Once the pictures are set aside, reproduce all of the records exactly.

(Content revision data)
^^^^^^^^

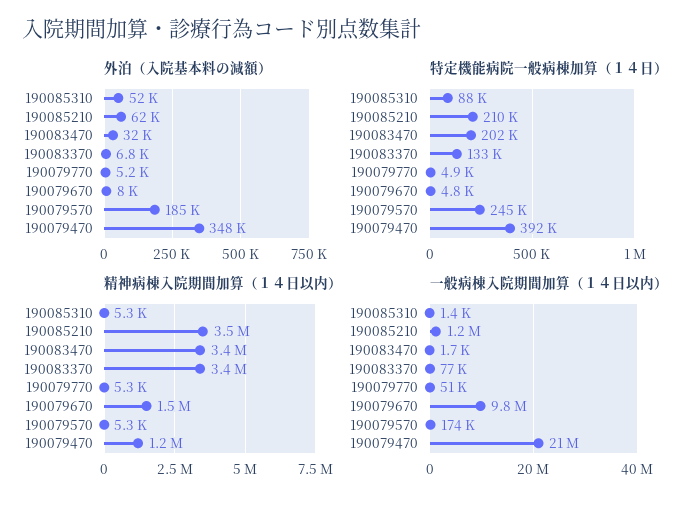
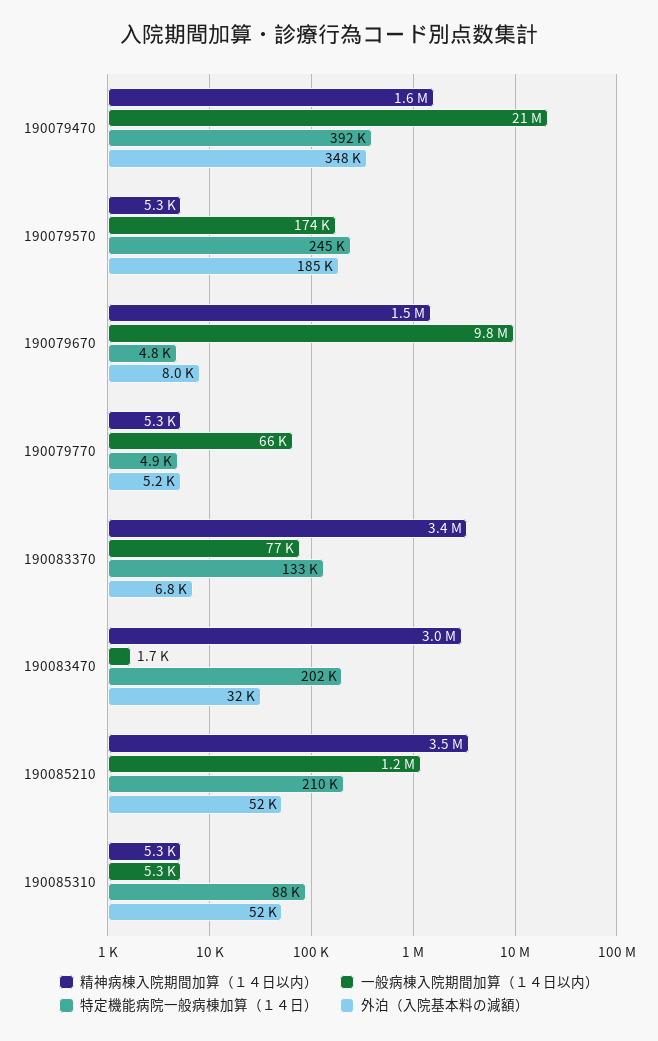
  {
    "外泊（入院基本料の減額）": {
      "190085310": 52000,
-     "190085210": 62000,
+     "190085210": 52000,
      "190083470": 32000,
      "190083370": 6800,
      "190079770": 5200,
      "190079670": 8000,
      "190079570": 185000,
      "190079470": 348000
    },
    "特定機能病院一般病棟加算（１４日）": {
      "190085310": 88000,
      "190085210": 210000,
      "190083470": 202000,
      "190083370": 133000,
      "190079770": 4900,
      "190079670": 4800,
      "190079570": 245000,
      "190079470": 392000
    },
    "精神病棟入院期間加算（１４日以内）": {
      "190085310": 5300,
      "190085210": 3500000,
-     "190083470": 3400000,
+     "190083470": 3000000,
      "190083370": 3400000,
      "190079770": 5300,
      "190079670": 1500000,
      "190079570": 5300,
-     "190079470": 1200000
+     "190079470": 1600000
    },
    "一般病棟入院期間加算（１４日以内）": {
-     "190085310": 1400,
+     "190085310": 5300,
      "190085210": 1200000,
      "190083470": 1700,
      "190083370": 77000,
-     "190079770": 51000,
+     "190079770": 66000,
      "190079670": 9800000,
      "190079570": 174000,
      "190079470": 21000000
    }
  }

^^^^^^^^

Written answer>
  {
    "外泊（入院基本料の減額）": {
      "190085310": 52000,
-     "190085210": 62000,
+     "190085210": 52000,
      "190083470": 32000,
      "190083370": 6800,
      "190079770": 5200,
      "190079670": 8000,
      "190079570": 185000,
      "190079470": 348000
    },
    "特定機能病院一般病棟加算（１４日）": {
      "190085310": 88000,
      "190085210": 210000,
      "190083470": 202000,
      "190083370": 133000,
      "190079770": 4900,
      "190079670": 4800,
      "190079570": 245000,
      "190079470": 392000
    },
    "精神病棟入院期間加算（１４日以内）": {
      "190085310": 5300,
      "190085210": 3500000,
-     "190083470": 3400000,
+     "190083470": 3000000,
      "190083370": 3400000,
      "190079770": 5300,
      "190079670": 1500000,
      "190079570": 5300,
-     "190079470": 1200000
+     "190079470": 1600000
    },
    "一般病棟入院期間加算（１４日以内）": {
-     "190085310": 1400,
+     "190085310": 5300,
      "190085210": 1200000,
      "190083470": 1700,
      "190083370": 77000,
-     "190079770": 51000,
+     "190079770": 66000,
      "190079670": 9800000,
      "190079570": 174000,
      "190079470": 21000000
    }
  }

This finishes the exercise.